本申请涉及语音处理技术领域,尤其涉及一种语音输入的方法和相关设备。
随着语音识别技术的发展,越来越多的智能终端设备(包括智能手机、平板电脑、可穿戴设备等)上安装了智能语音助手,为用户提供语音转写、录音整理服务。用户使用智能终端设备录制语音,智能终端设备将语音上传至云端或存储在本地,由云端或本地的语音处理引擎对录制的语音进行处理,转化成文字呈现给用户。高效率、高准确率的音频转写功能为用户节省了大量的时间,有效提升工作效率。
现有的智能语音输入方案为:用户打开智能终端设备,启动语音助手应用程序(application,APP),点击APP中的语音输入按钮,然后开始说话。语音助手即开始录制语音,语音助手APP通过语音识别技术对输入的语音进行识别并将语音转化为文字。用户还可以在语音助手APP中进行设置,将语音助手设置为通知栏快捷工具,用户打开智能终端设备后,通过通知栏快捷工具快速进行语音输入。
可以看出,目前的语音输入方案中,用户需要经过多个操作步骤才能启动语音输入功能,操作复杂。
发明内容
本申请实施例提供了一种语音输入的方法,用于简化启动语音输入功能的过程。
本申请实施例的第一方面提供一种语音输入的方法,包括:第一终端与第二终端之间建立连接关系,以使得第一终端与第二终端之间可以传输信息。在建立连接关系后,第一终端接收第二终端发送的第一消息;第一终端从第一消息中提取相关信息,并根据该第一消息启动第一终端上的语音输入功能;第一终端通过所述语音输入功能获取语音数据,然后第一终端对获取到的语音数据进行识别并转换成文本信息。本申请实施例中,通过与第二终端的简单交互,快速启动第一终端的语音输入功能,简化启动语音输入功能的过程。

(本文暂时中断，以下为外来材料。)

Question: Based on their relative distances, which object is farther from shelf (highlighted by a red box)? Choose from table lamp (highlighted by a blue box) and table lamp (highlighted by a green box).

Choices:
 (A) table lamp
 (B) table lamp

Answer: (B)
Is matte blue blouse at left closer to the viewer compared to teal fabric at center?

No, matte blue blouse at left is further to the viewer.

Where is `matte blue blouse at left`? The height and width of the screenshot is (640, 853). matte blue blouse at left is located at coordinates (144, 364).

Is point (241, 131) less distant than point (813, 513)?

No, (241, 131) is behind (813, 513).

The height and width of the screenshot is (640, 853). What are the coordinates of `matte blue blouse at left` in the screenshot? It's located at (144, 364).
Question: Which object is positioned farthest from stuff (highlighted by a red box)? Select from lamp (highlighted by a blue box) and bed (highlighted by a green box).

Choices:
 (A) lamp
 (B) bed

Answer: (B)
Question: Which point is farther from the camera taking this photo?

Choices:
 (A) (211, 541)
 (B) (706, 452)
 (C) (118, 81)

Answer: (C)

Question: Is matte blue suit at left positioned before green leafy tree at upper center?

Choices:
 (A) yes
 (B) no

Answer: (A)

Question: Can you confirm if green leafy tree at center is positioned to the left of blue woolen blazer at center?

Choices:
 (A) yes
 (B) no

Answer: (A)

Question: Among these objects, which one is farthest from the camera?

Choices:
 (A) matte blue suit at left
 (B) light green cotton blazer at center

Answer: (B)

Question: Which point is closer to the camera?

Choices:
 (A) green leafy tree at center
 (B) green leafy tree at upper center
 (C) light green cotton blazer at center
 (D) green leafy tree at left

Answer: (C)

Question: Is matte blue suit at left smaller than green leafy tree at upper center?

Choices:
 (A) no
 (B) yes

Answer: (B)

在一种可能的设计中,在本申请实施例第一方面的第一种实现方式中,所述第一终端根据所述第一消息启动语音输入功能包括:所述第一终端根据所述第一消息启动第一终端上的语音输入功能;当第一消息中不包含语音数据时,第一终端通过第一终端的语音输入功能采集第一终端周围的语音信号,并转换成语音数据。本申请实施例提供了通过语音输入功能采集语音信号并生成语音数据的过程,增加了本申请实施例的可实现性和可操作性。

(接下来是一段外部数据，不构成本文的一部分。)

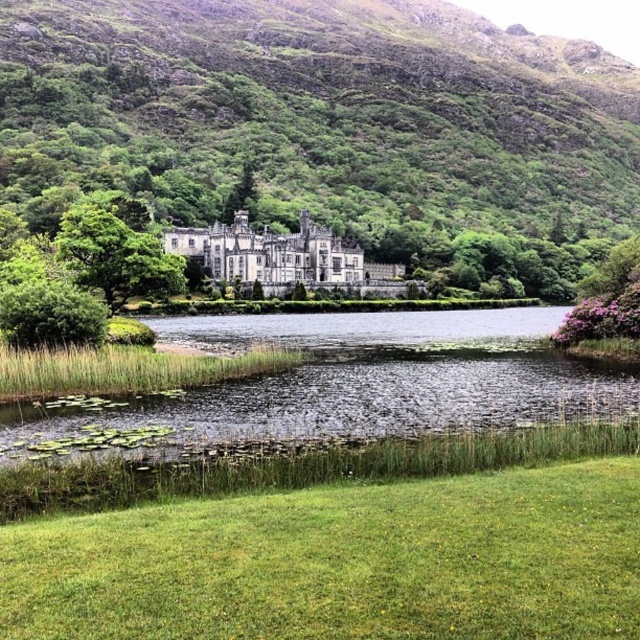
You are standing in front of the historic building and want to take a photo. You have two points marked on your camera screen to focus on. The first point is at coordinates point (241, 218) and the second is at point (180, 264). Which point is closer to you?

Point (241, 218) is further to the camera than point (180, 264), so the second point is closer to you.

You are standing on the stone castle at center and want to walk to the green leafy hillside at upper center. Which direction should you head?

You should head to the right to reach the green leafy hillside at upper center from the stone castle at center.

Based on the scene description, where is the green leafy hillside at upper center located in terms of its 2D coordinates?

The green leafy hillside at upper center is located at the 2D coordinates point (326, 125).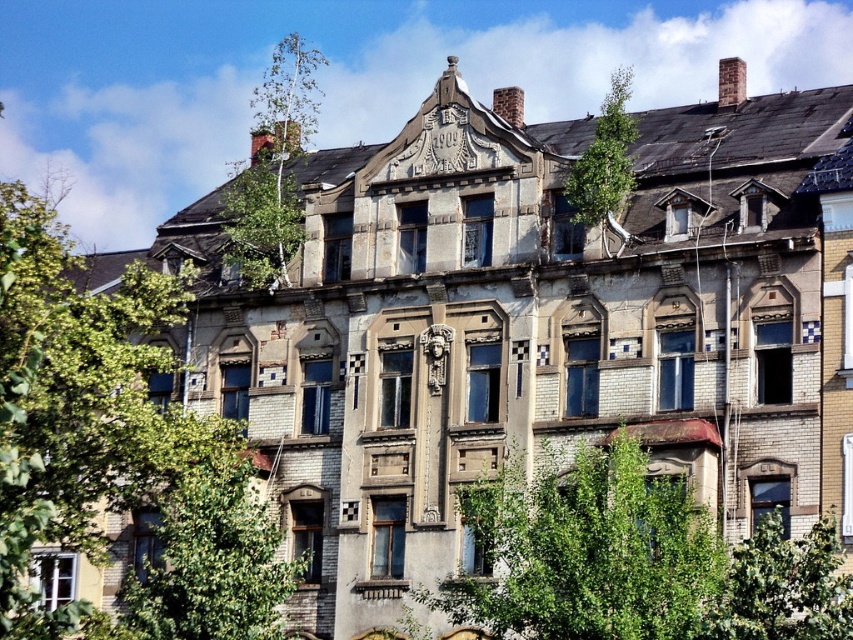
You are standing in front of the residential building and notice two green leafy trees in the upper part of the image. Which tree is closer to you, the green leafy tree at upper left or the green leafy tree at upper center?

The green leafy tree at upper left is closer to you because it is in front of the green leafy tree at upper center.

Based on the photo, you are a window washer standing on the ground floor of the residential building. You see the green leafy tree at upper center and the green leafy tree at lower right. Which tree is closer to the ground floor?

The green leafy tree at lower right is closer to the ground floor because it is positioned below the green leafy tree at upper center.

在一种可能的设计中,在本申请实施例第一方面的第二种实现方式中,所述第一终端根据所述第一消息启动语音输入功能包括:所述第一终端根据所述第一消息启动语音输入功能;当第一消息中包含语音数据时,第一终端通过第一终端的语音输入功能接收第一消息中携带的语音数据。本申请实施例提供了从第一消息中直接获取语音数据的过程,增加
了本申请实施例的可实现性和可操作性。
在一种可能的设计中,在本申请实施例第一方面的第三种实现方式中,所述第一终端对获取到的语音数据进行识别并转换成文本信息之后,所述方法还包括:所述第一终端检测在所述第一终端上触发的操作指令;所述第一终端根据所述操作指令对所述本文信息进行编辑。本申请实施例增加了对转换成的文本信息编辑的过程,增加了本申请实施例的可实现性和完整性。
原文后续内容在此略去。